* Work item: Go line by line through the entries below and count those containing the string "contratar"; give only the count.

* Source data:
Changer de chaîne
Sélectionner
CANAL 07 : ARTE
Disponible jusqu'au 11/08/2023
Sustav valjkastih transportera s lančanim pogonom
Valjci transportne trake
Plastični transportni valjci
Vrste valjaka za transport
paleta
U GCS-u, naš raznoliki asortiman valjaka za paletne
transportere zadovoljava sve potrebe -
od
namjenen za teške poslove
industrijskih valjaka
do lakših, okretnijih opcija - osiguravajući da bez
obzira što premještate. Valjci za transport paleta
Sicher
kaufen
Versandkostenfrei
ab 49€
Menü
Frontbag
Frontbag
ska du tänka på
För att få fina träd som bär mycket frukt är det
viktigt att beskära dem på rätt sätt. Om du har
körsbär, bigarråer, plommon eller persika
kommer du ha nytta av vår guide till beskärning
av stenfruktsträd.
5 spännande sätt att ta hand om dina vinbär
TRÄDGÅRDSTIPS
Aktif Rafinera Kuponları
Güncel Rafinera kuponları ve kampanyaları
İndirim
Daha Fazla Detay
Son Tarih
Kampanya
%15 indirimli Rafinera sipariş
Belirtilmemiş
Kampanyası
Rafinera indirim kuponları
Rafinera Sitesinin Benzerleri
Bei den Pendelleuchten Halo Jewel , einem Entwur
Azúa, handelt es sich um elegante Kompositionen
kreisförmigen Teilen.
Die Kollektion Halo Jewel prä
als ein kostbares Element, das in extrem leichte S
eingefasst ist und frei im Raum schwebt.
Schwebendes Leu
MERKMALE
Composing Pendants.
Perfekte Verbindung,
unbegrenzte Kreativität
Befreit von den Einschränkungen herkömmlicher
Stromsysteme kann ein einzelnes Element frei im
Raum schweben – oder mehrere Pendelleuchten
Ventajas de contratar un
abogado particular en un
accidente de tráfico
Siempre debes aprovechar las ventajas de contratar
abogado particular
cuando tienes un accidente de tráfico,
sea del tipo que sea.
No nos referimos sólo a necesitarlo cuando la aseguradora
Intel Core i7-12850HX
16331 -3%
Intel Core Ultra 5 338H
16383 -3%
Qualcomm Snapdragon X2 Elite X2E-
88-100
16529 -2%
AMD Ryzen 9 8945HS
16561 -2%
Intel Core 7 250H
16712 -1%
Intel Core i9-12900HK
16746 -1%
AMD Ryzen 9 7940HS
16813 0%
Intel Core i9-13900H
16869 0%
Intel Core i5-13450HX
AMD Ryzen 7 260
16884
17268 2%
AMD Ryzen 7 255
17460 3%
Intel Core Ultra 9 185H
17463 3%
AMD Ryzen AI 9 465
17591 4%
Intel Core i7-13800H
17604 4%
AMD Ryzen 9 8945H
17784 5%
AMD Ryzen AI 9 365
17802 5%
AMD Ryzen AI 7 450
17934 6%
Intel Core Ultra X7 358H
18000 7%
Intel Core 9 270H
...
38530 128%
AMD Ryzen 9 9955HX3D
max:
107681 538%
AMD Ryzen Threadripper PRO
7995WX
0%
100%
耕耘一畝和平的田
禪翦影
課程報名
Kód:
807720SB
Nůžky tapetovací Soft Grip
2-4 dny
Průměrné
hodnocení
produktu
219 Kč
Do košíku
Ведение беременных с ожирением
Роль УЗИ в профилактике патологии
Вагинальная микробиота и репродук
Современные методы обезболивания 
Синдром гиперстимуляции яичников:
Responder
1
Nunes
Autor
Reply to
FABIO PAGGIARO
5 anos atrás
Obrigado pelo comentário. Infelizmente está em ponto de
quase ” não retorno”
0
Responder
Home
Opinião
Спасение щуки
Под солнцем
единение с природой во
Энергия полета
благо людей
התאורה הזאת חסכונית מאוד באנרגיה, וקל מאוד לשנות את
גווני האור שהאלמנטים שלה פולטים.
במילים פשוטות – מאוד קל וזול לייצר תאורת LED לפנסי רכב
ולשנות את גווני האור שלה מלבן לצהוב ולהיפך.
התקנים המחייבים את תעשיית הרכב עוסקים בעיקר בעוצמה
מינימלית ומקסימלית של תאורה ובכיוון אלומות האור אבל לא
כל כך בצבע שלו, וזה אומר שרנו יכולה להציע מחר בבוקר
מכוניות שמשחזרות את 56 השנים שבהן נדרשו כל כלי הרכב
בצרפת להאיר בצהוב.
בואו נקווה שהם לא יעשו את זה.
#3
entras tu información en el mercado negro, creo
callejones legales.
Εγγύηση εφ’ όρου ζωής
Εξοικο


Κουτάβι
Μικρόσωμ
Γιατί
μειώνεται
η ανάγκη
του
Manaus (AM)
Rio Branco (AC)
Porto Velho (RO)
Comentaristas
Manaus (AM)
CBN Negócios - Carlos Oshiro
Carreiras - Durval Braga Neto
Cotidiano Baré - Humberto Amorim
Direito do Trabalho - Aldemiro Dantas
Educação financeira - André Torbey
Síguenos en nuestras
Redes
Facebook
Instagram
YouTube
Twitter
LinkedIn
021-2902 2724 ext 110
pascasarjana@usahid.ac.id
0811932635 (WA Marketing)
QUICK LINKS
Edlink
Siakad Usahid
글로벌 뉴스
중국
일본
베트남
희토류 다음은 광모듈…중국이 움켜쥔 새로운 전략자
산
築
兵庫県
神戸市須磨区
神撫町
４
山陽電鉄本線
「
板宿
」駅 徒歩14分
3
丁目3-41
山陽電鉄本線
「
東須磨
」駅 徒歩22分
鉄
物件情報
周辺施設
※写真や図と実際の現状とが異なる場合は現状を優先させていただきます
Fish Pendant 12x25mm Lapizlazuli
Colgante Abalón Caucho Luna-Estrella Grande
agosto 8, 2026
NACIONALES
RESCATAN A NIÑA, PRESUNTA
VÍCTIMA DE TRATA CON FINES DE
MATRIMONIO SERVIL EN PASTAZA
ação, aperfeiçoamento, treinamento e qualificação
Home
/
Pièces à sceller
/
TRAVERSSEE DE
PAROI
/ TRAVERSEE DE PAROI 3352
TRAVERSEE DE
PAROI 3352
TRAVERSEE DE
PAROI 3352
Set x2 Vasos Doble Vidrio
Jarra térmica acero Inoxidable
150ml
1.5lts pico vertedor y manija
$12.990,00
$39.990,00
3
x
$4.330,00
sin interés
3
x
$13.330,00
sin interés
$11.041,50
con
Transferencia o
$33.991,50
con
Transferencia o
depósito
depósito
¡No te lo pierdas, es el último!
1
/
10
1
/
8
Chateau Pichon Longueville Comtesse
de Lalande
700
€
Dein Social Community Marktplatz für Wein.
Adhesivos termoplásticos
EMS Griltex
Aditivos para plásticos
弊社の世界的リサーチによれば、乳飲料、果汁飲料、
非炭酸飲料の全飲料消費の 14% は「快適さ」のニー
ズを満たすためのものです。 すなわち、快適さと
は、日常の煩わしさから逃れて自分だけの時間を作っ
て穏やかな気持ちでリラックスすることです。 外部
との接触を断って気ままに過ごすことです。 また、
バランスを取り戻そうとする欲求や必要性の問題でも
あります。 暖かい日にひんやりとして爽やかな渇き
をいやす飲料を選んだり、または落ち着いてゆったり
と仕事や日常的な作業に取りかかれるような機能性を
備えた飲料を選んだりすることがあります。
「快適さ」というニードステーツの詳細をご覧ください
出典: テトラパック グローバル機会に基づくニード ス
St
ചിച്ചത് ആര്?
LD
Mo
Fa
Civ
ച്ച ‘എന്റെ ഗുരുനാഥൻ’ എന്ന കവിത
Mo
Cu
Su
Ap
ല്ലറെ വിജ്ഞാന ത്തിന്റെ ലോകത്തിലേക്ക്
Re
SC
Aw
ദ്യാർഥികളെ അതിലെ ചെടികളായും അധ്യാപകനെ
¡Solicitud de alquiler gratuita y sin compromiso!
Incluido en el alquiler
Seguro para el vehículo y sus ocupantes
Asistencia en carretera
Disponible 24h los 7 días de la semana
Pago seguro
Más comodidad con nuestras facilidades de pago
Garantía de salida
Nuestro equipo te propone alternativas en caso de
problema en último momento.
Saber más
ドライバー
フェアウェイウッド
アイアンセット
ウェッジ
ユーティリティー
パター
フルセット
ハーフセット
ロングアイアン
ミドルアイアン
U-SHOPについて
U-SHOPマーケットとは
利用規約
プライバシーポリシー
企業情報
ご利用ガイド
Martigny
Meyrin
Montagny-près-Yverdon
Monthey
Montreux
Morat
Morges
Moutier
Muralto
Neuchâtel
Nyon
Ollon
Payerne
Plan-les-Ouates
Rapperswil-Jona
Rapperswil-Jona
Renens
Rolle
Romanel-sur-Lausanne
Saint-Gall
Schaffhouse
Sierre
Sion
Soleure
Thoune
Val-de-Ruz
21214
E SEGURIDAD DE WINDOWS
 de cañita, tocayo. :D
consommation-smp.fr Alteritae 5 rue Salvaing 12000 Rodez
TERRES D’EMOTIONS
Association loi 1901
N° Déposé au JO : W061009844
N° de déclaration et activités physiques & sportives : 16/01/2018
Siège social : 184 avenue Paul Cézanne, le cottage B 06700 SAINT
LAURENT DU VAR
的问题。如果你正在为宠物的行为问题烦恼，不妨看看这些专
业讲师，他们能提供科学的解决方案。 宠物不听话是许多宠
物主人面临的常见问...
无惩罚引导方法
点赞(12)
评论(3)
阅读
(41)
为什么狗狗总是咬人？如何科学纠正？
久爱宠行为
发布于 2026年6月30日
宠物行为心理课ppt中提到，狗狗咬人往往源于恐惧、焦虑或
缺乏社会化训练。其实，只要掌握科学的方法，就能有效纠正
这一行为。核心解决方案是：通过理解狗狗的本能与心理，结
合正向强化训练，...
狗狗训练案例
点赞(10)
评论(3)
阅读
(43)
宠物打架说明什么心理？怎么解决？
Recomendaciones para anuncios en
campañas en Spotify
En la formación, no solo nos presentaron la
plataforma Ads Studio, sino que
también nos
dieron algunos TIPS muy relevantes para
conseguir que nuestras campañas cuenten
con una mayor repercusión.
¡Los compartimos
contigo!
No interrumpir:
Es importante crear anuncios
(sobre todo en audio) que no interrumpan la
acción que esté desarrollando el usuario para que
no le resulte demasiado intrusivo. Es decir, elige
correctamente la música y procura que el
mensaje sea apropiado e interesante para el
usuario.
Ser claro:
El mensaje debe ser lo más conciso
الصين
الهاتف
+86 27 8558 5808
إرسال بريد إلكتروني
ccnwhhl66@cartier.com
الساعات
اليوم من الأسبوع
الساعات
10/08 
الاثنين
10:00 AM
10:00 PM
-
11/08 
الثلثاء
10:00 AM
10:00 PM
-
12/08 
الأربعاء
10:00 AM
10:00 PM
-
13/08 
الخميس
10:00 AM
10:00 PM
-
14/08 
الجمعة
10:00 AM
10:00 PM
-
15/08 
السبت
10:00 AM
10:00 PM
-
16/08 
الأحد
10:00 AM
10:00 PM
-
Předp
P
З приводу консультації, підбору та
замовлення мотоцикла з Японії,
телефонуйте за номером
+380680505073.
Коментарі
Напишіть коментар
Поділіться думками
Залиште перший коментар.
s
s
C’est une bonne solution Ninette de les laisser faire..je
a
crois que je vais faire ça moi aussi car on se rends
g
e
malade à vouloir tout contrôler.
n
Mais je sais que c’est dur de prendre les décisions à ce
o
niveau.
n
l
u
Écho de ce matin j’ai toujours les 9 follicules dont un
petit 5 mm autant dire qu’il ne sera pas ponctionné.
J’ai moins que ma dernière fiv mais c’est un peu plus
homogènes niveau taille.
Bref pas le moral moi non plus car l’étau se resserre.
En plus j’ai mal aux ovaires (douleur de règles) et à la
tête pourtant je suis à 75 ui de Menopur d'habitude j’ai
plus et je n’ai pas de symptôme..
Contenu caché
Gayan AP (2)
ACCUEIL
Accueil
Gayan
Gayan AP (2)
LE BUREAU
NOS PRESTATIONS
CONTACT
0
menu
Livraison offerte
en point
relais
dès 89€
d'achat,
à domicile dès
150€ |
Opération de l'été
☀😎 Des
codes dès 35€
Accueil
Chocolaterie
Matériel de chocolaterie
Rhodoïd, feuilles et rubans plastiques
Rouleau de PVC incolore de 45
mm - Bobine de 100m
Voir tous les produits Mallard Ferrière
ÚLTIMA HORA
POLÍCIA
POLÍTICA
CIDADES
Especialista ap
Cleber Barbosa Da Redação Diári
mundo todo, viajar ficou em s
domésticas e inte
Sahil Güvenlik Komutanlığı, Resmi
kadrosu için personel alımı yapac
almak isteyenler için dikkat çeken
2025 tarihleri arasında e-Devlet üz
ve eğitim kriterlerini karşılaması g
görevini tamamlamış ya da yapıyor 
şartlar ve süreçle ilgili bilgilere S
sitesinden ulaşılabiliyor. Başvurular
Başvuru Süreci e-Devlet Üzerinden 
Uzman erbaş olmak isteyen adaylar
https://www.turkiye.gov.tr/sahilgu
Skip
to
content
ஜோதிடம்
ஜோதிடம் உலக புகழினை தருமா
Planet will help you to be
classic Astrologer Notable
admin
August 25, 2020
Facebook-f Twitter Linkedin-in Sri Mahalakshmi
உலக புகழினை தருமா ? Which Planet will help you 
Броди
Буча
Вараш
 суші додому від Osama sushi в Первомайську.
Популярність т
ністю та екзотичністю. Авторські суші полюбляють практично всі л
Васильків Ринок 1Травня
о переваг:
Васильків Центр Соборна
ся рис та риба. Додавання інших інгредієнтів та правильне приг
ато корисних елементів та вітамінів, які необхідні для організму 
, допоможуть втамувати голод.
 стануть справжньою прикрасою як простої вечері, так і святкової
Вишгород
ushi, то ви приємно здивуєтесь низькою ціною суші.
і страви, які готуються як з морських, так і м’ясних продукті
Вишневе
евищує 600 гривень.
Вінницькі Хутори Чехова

* Answer to the problem: 2